Sadly, in nations around the world, people are persecuted for their religious beliefs, race, ethnicity, gender, national origin or affiliation with a particular political party or stance. Depending on the unique circumstances involved, it might be possible for those who have faced such persecution - and those who have a reasonable fear that they may face similar hardship in the future - to seek asylum within the United States.

Asylum basically means that our country will accept an immigrant outside the normal immigration channels (like seeking a visa) due to concerns for his or her safety. Those granted asylum are given conditional, indefinite entrée into America, and can apply for "green card"/permanent resident status after one year.

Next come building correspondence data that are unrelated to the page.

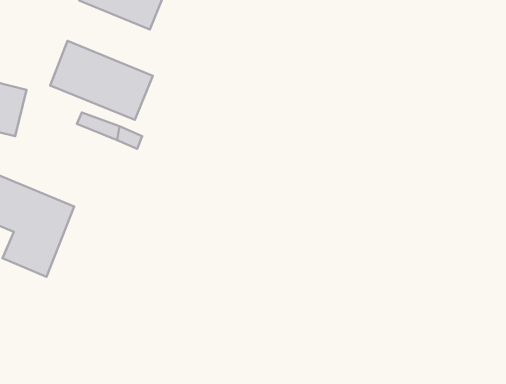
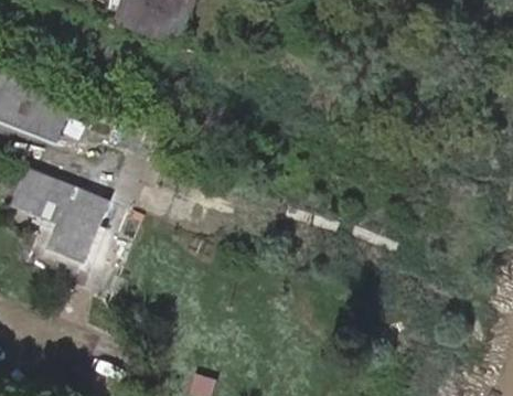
building: [50,41,153,120] -> none

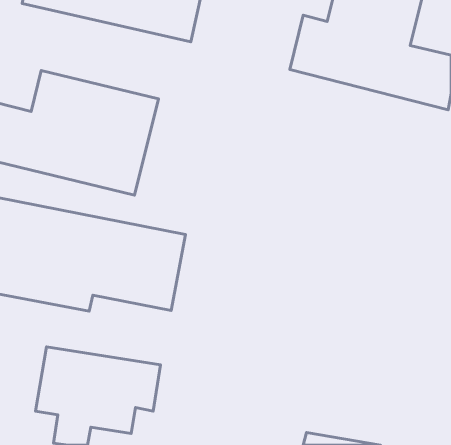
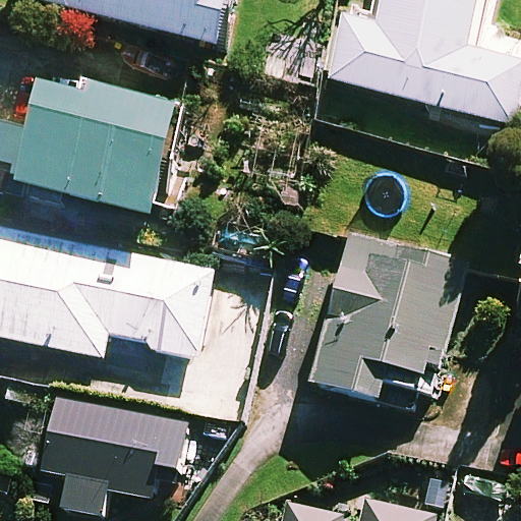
building: none -> [312,231,466,406]

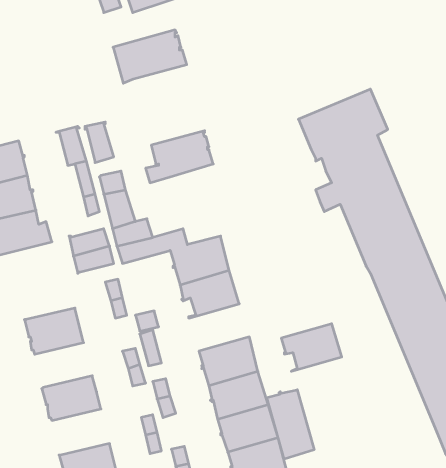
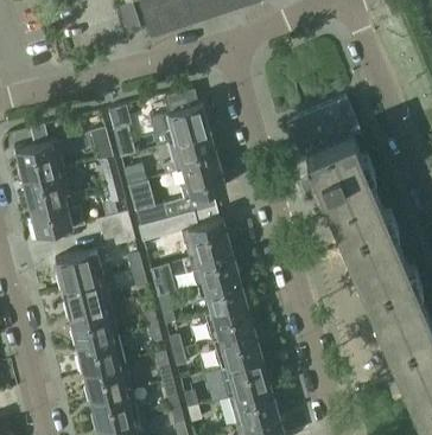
building: [113,30,187,83] -> [150,103,210,147]
building: none -> [178,159,225,199]
building: none -> [55,249,103,287]
building: [281,324,342,371] -> [197,274,247,313]
building: none -> [69,306,117,343]
building: [267,390,314,459] -> none
building: none -> [83,360,132,398]

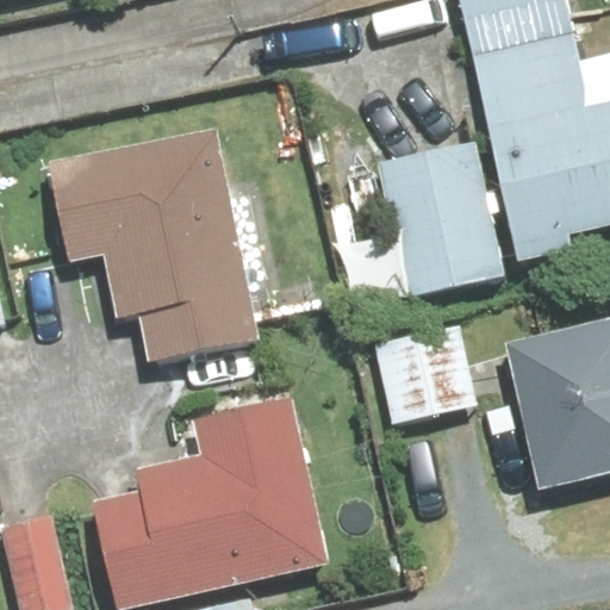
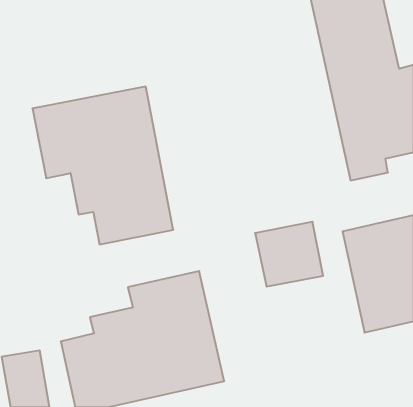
building: [378,145,505,298] -> none

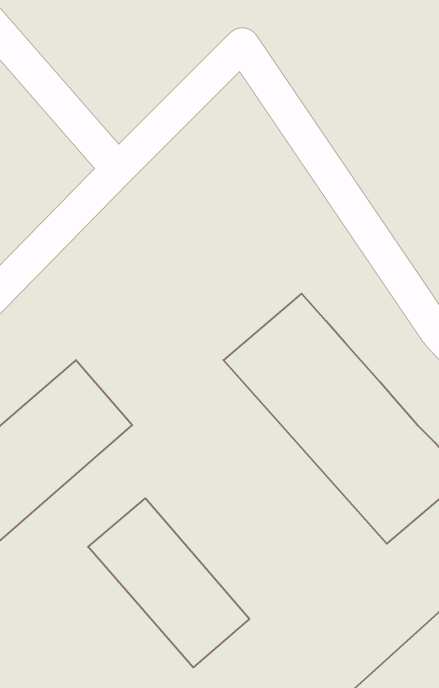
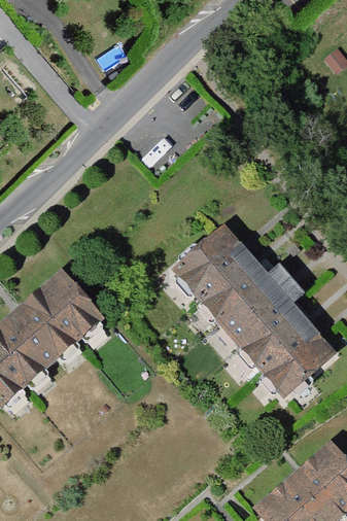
building: [88,498,249,667] -> none

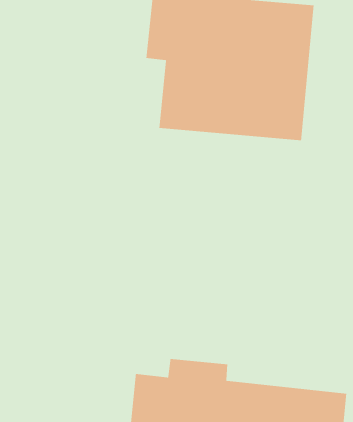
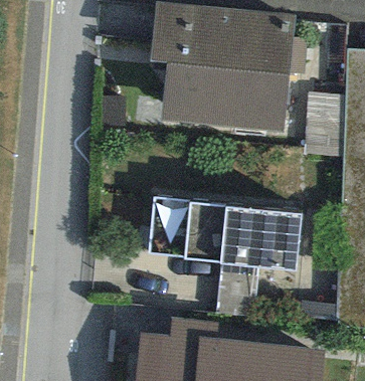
building: none -> [150,197,302,270]

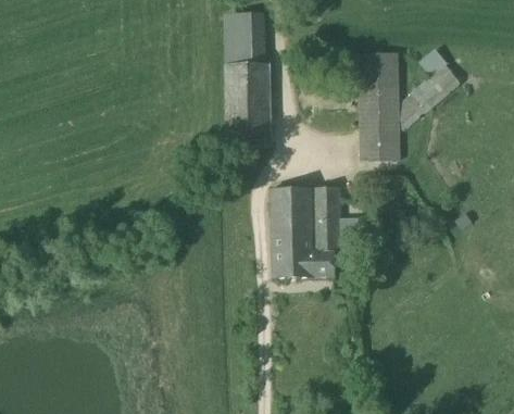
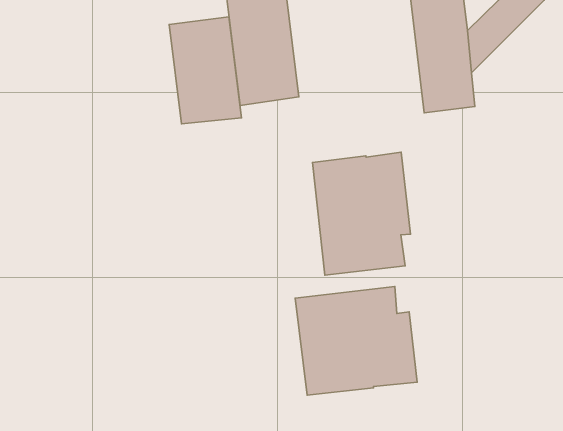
building: none -> [169,17,242,124]
building: none -> [295,287,417,395]

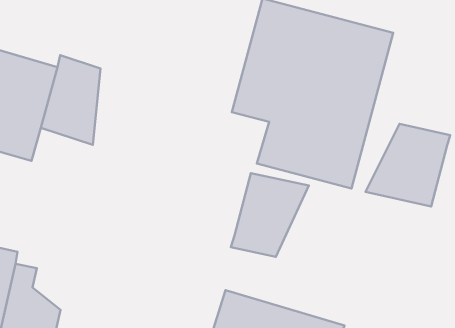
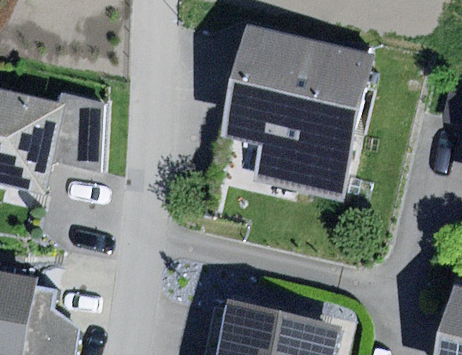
building: [366,124,450,206] -> none
building: [231,173,309,257] -> none

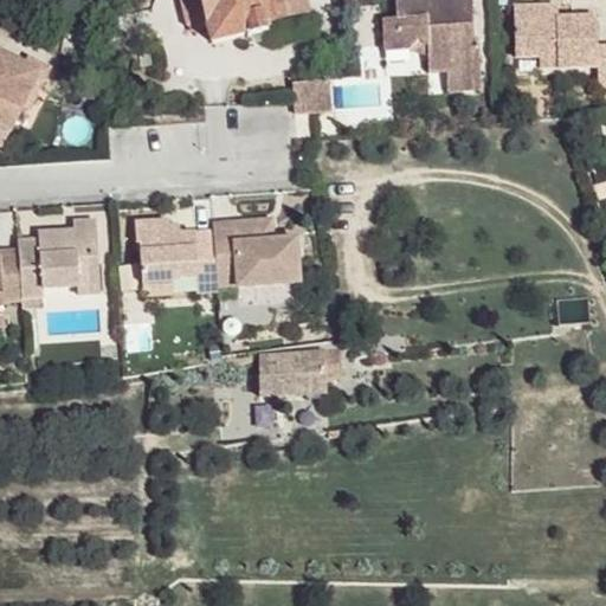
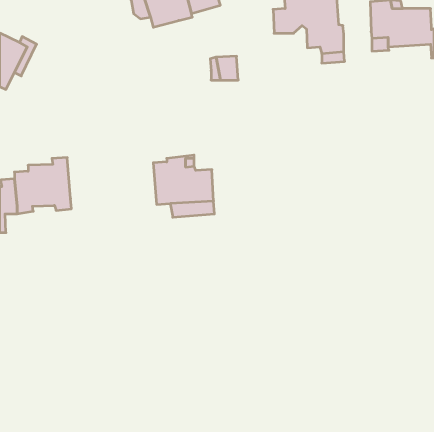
building: [136,213,218,290] -> none
building: [259,350,327,393] -> none

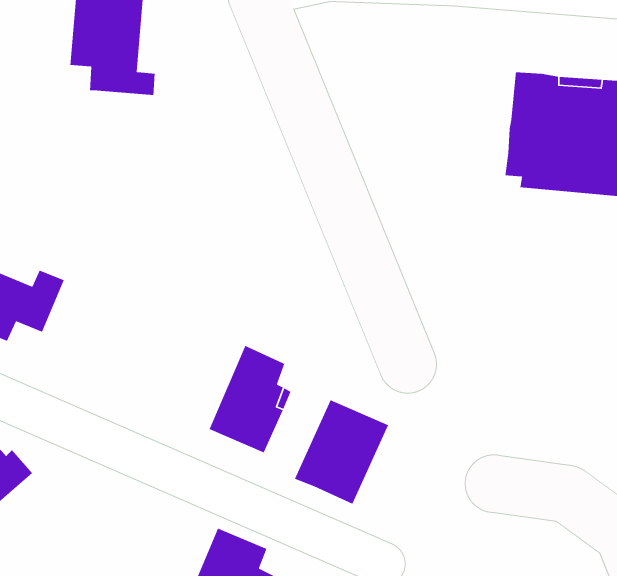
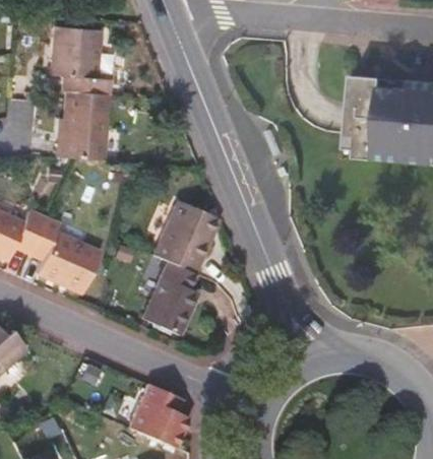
building: none -> [59,90,108,161]
building: none -> [33,217,102,291]
building: [294,399,389,505] -> [156,202,220,273]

Slightly different from seeking asylum is being declared a "refugee." Refugees share some similarities, in that they, too, may face persecution or fear persecution based on their race, religion, ethnicity, political affiliation, gender or social ties, but refugees must also be essentially barred from returning to their homes and be "of special humanitarian concern to the United States." Refugees commonly come from war zones; in recent years, conflicts in Somalia, Syria, Egypt and the Middle East have all created the need for refugees to come to America. Refugees need to apply for permanent resident status after one year of entering the U.S., or they may run the risk of being sent back to their country of origin via a deportation proceeding or "removal hearing."

Ineligibilities

There are many reasons that an immigration application would be denied, known in immigration law terminology as "ineligibilities." These include:

  • Improper completion of application forms
  • Not furnishing required supporting documentation
  • Having convictions for crimes of "moral turpitude" (including fraud and larceny, as well as crimes with an underlying "evil" intent such as arson, blackmail, burglary, malicious destruction of property, murder, several types of assault, kidnapping, rape, and others)
  • Having spent more than five years incarcerated for one or more offenses
  • Misrepresenting information supplied as part of the visa application
  • Previously remaining in the U.S. longer than the period allowed by a prior visa or waiver
  • Failing to demonstrate adequate financial support in America (if the application is for a type of visa or waiver that requires such proof)
  • Health-related grounds (such as being diagnosed with a communicable disease that has "public health significance," being a known drug abuser, or failing to undergo or provide proof of vaccination against certain communicable diseases like measles, polio, mumps, tetanus and others)
  • Having committed terrorist activity, are reasonably suspected of having committed such activity or are members of terrorist organizations that perform such activity
  • Being likely to "become a public charge" (i.e. need welfare assistance provided by the government)
  • Having been previously removed (i.e. deported) from America in the past five years for a first-time offense or in the past 20 years for any subsequent offense

Seeking help in this complex system

Clearly, there is much, much more to learn about the immigration system than can be detailed in a single document. If you want to come to America for business opportunities, get a better education or to advance your skills - or you are already in our country and would like to bring over loved ones in order to reunite your family - you could find the immigration process very complicated and overwhelming should you try to go it alone. Add in possible language barriers and cultural differences, and the system could be virtually impossible to navigate on your own; having an experienced immigration law attorney by your side will make the process less stressful and could give you a statistically better chance of having your application granted.